- _EXTRAIT DU DOCUMENT_
Quel tribunal est compétent pour en connaître ?
Me Françoise Vidts, avocate au barreau de Bruxelles
Introduction
Les contrats internationaux sont susceptibles de donner lieu tant à des conflits de juridiction - dans quel pays le différend entre les parties doit-il être jugé ? – qu’à des conflits de loi - au droit de quel pays est soumis le rapport de droit au cœur du litige?
Les deux problématiques, bien que parfois étroitement liées, sont distinctes: un tribunal belge peut très bien être compétent pour connaître d’un litige né d’un contrat commercial, tout en devant appliquer un droit étranger (voir la note consacrée à ce thème).
Ces questions relèvent du droit international privé (constituant l'ensemble des principes, des usages ou des conventions qui gouvernent les relations juridiques établies entre des personnes régies par des législations d'États différents).
En raison des divergences existant entre les différents systèmes juridiques nationaux, des efforts d’unification ont été engagés au travers de conventions bilatérales entre pays, des Instruments européens (principalement des règlements) et des Conventions internationales (notamment la Conférence de La Haye - www.hcch.net).
Il n’en reste pas moins que l’articulation entre ces différentes règles reste complexe et dans certaines configurations contractuelles, il faut, avant de pouvoir aborder le fond du litige, résoudre la question de compétence. Les parties peuvent limiter cette incertitude, en décidant de soumettre à la compétence d’une juridiction désignée tout litige relatif à ce contrat (stipulation habituellement dénommée « clause attributive de juridiction » ou « accord/clause d’élection de for »).
Lorsque les parties conviennent de désigner ainsi une juridiction par un accord d’élection de for, il est essentiel qu’elles soient assurées que seule cette juridiction sera fondée à connaitre de l’affaire en cas de litige et que la décision en résultant sera reconnue et exécutée à l’étranger. Certains instruments internationaux leur offrent cette sécurité pour autant que leur accord remplisse certaines conditions. Les parties doivent donc être attentives à celles-ci.
Enfin, si un différend surgit entre les parties en relation avec leur contrat, chacune d’entre elles a intérêt a priori à ce que les juridictions du pays dont elle ressort, soient seules compétentes pour en connaître et ce pour des raisons de coût et de facilité. Dans certains pays, des risques possibles de corruption peuvent, par ailleurs, rendre l’accès à la justice aléatoire. Afin d’éviter un blocage des négociations et de gérer ce risque, les parties peuvent décider d’exclure la compétence des tribunaux étatiques, en cas de litige, en faisant choix de l’arbitrage. Celui-ci constitue un système alternatif de règlement des différends adapté aux transactions internationales. Il sera abordé en dernière partie cette note.
Cadre légal
Les institutions européennes ont adopté un Règlement européen (Règlement UE n°1215/2012 dit « Règlement Bruxelles I bis » qui a succédé le 10 janvier 2015 au Règlement Bruxelles I)) concernant la compétence judiciaire, la reconnaissance et l’exécution des décisions en matière civile et commerciale.

- _DONNÉES SOURCES_
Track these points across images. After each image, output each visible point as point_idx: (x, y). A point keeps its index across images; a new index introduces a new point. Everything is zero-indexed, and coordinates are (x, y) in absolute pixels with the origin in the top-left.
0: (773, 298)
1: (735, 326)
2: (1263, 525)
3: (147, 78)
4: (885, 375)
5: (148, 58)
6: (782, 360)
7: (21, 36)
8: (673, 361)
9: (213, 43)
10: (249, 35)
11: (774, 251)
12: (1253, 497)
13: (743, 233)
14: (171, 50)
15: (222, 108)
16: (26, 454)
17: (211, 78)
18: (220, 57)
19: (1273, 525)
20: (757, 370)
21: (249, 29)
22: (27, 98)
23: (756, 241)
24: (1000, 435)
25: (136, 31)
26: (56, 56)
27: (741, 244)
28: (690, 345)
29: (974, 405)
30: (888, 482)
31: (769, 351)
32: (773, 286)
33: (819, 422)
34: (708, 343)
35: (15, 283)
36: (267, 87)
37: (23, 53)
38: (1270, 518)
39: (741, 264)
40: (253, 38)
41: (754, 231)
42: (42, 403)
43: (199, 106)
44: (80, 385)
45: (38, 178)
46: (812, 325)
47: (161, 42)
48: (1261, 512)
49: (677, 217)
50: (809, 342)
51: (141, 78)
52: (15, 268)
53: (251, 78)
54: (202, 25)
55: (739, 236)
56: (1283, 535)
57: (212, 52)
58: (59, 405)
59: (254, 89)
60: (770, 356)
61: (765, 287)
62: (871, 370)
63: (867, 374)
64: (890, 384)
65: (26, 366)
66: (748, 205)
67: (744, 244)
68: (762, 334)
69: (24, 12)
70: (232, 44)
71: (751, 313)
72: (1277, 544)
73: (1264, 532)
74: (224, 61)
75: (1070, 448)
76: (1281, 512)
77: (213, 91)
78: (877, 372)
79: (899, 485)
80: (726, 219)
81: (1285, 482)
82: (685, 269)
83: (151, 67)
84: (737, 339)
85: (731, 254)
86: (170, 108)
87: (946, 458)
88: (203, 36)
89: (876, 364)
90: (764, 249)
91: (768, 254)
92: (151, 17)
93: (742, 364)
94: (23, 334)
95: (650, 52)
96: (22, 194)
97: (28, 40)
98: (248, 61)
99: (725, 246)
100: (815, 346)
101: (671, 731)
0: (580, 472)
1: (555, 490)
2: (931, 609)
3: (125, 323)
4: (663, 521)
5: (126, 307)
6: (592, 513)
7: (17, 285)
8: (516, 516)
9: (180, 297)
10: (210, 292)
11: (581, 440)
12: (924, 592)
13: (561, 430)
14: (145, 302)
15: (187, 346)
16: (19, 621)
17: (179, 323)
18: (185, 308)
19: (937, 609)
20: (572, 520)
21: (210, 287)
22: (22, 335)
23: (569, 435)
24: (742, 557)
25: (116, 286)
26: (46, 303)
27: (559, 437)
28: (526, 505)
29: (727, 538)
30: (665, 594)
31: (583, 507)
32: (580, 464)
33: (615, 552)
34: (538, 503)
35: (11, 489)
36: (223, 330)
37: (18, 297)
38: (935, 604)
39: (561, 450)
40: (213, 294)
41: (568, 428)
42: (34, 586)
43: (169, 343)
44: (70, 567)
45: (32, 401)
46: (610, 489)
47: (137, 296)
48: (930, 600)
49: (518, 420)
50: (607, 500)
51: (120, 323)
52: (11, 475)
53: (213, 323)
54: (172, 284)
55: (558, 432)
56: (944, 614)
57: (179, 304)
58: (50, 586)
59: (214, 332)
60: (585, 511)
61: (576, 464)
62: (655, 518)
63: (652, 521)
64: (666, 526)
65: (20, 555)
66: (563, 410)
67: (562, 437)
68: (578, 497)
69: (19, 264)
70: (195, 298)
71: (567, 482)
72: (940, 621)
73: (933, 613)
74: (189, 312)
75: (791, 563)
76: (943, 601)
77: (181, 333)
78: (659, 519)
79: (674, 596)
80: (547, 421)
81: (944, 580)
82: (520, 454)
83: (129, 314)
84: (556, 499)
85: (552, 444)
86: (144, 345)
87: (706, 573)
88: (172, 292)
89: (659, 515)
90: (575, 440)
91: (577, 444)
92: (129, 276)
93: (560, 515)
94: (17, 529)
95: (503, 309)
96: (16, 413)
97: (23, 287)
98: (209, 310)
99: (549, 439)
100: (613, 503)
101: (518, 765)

- _CONSIGNE_
Pouvez-vous recopier mot pour mot le passage du texte sur les contrats internationaux qui va de « Quel tribunal est » à « cœur du litige? » ?

- _CORRIGÉ_
Quel tribunal est compétent pour en connaître ?
Me Françoise Vidts, avocate au barreau de Bruxelles
Introduction
Les contrats internationaux sont susceptibles de donner lieu tant à des conflits de juridiction - dans quel pays le différend entre les parties doit-il être jugé ? – qu’à des conflits de loi - au droit de quel pays est soumis le rapport de droit au cœur du litige?